In scenes reminiscent of the Arab Spring, citizens stormed the residences of Sri Lanka’s president and prime minister in Colombo on Friday, forcing both leaders to announce that they would quit their respective offices. President Gotabaya Rajapaksa, the main target of the protests that erupted in April over food and fuel shortages and have continued since, promised to resign by Wednesday. The Speaker of Sri Lanka’s parliament, Yapa Abeywardena, is expected to take over as acting president and prime minister, and facilitate, possibly, the setting up of a national unity government. Gotabaya’s resignation could bring down the temperature and help the authorities to persuade the protestors to return home. Though the marches and sit-ins in Galle Face and elsewhere have been largely peaceful, Friday’s violent events suggest that the people, battling acute shortage of essentials, including milk, baby food, petrol, are on the edge. Only a new leadership can win back public trust in government and steer the island nation’s economy out of choppy waters.

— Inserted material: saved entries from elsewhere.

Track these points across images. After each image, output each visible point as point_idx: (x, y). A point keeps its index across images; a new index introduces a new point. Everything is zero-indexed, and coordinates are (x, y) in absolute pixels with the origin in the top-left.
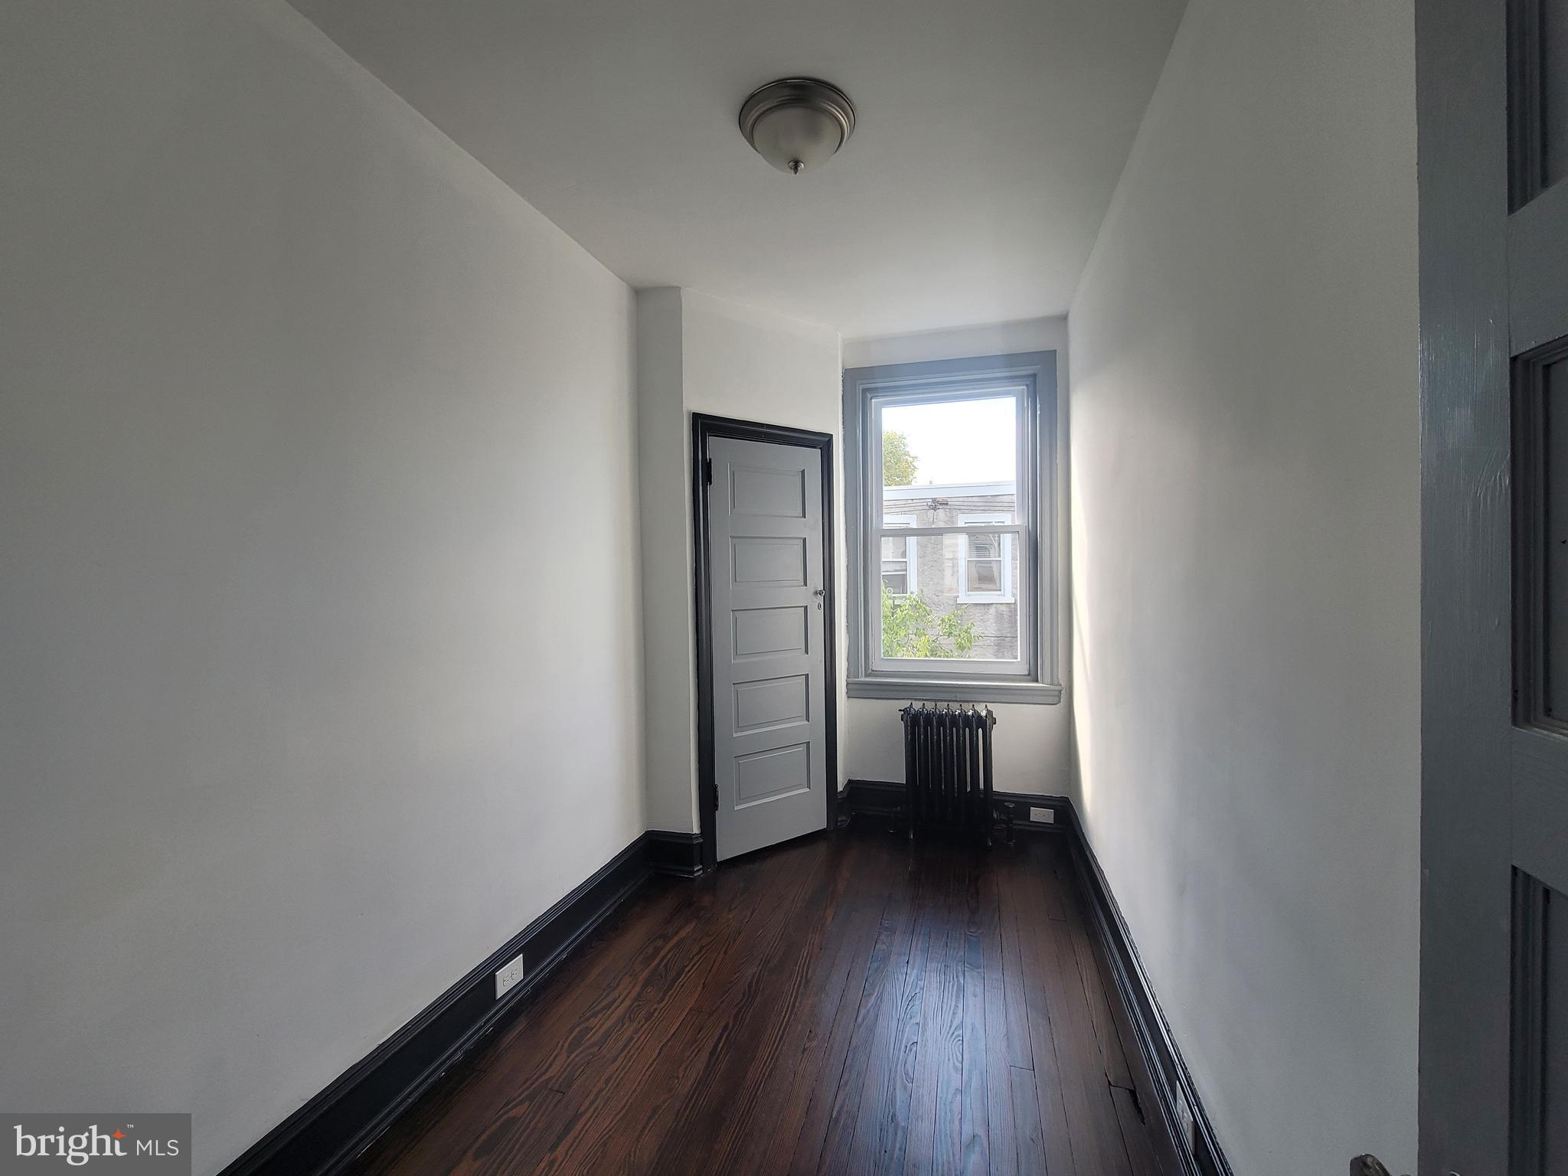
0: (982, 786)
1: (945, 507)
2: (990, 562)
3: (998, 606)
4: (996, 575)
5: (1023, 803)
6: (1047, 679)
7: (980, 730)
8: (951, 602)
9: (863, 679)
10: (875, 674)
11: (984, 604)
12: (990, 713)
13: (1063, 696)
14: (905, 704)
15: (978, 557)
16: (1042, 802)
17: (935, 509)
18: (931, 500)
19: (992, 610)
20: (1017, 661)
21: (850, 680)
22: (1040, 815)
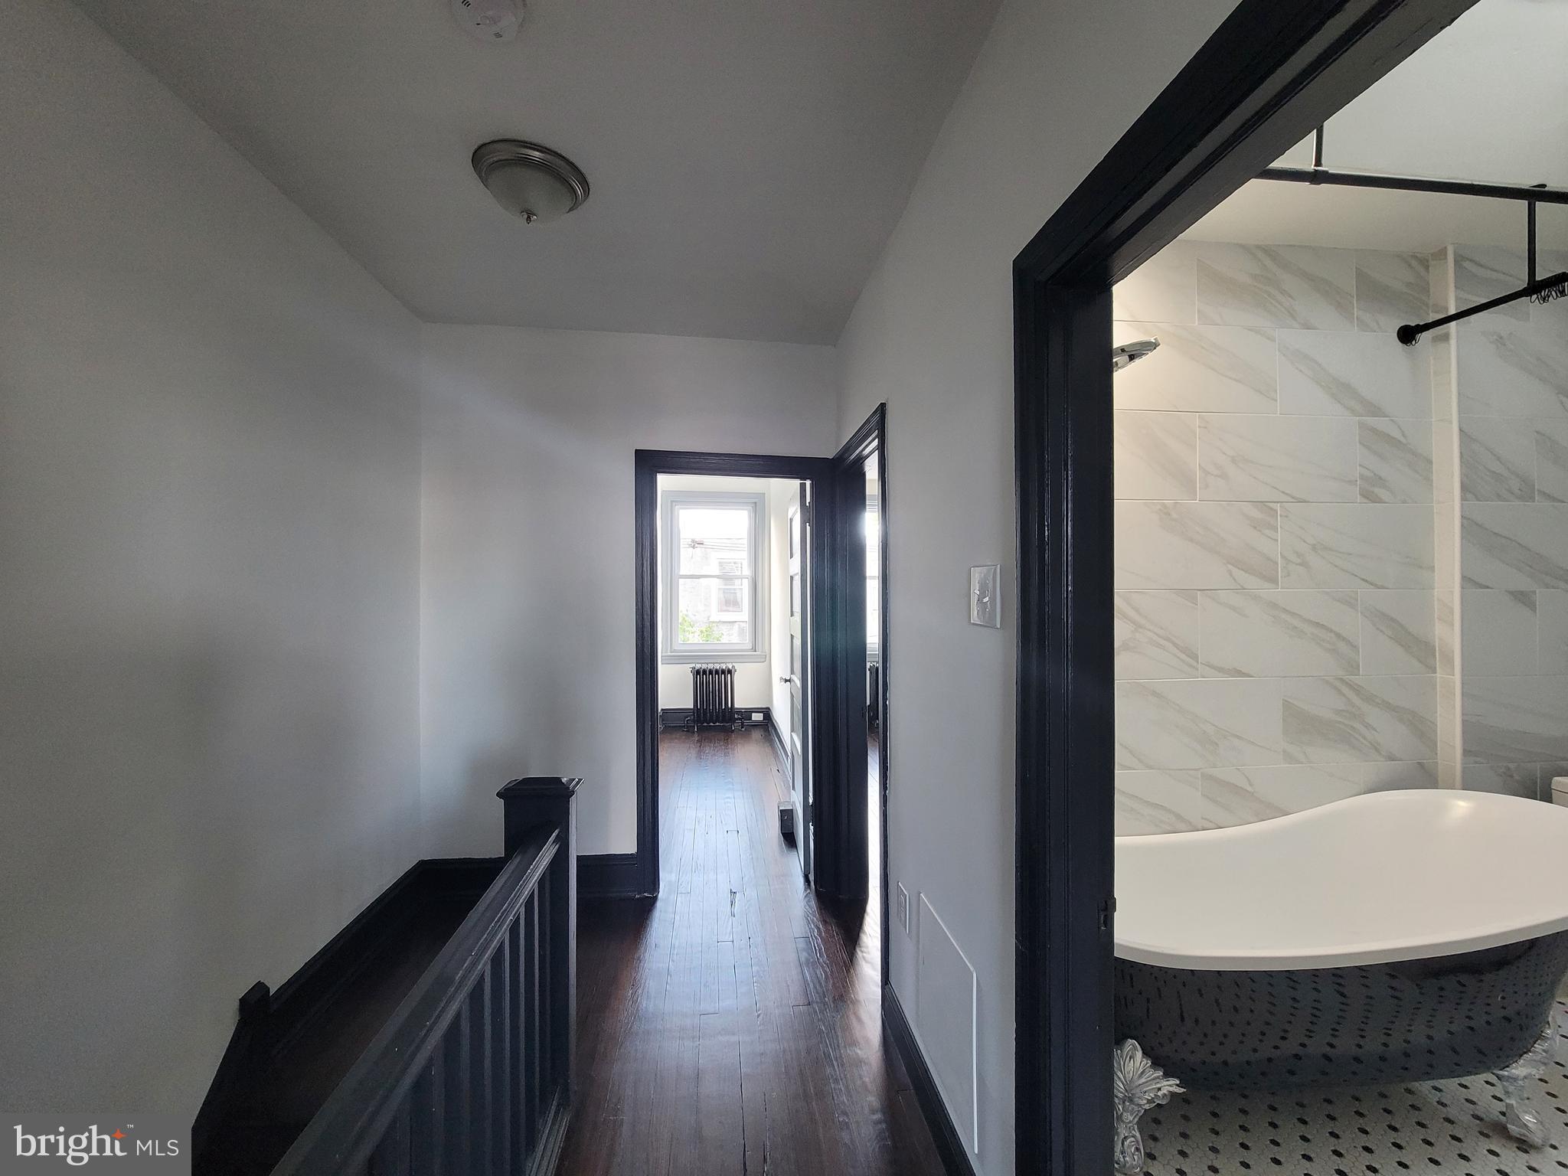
0: (730, 706)
1: (701, 546)
2: (735, 589)
3: (741, 623)
4: (739, 600)
5: (748, 713)
6: (760, 650)
7: (729, 675)
8: (705, 620)
9: (669, 654)
10: (675, 651)
11: (729, 622)
12: (733, 667)
13: (766, 658)
14: (693, 665)
15: (726, 585)
16: (758, 710)
17: (694, 547)
18: (690, 540)
19: (736, 626)
20: (747, 643)
21: (664, 654)
22: (757, 717)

Gotabaya should have taken moral responsibility for failing to stem the rot and quit long ago. Instead, he chose to deflect the blame on to his ministers, shuffle the Cabinet and cling on to power. His choice of Ranil Wickremesinghe as the replacement for Mahinda Rajapaksa, who resigned as PM in May after massive protests, failed to yield results. Wickremesinghe, though a seasoned politician with considerable experience in managing the economy, has lost credibility through his association with the Rajapaksas. New Delhi has been helping Colombo with money for food and fuel, but the world must step in quickly and for that it is important that there is a government. Sri Lanka certainly needs a deep clean and while this is a chance to do that, anything that is likely to cause more political instability should be eschewed. Both Gotabaya and Wickremesinghe need to make way for fresh faces so that the country doesn’t slip into anarchy, a situation that Sri Lanka experienced when the ultra-Left Janatha Vimukthi Peramuna staged a violent insurrection in the 1980s. The international community must not allow Sri Lanka to become the second failed state in South Asia after Afghanistan.
Eventually, Sri Lanka’s salvation lies in parliamentary politics. After all, it is one of South Asia’s oldest democracies, with a patchy record on minority rights and civil freedoms including free speech but an admirable record in building a welfare state. The Rajapaksas were beneficiaries of a polarised polity that thrived on promoting a populist majoritarian nationalism and in power, focussed on “internal enemies” — first Tamils, and later, Muslims — instead of rebuilding the post-war state through social reconciliation and demilitarisation of the political economy. That phase in Sri Lankan politics may well be over, going by the sentiment on the streets. That’s the silver lining to build on.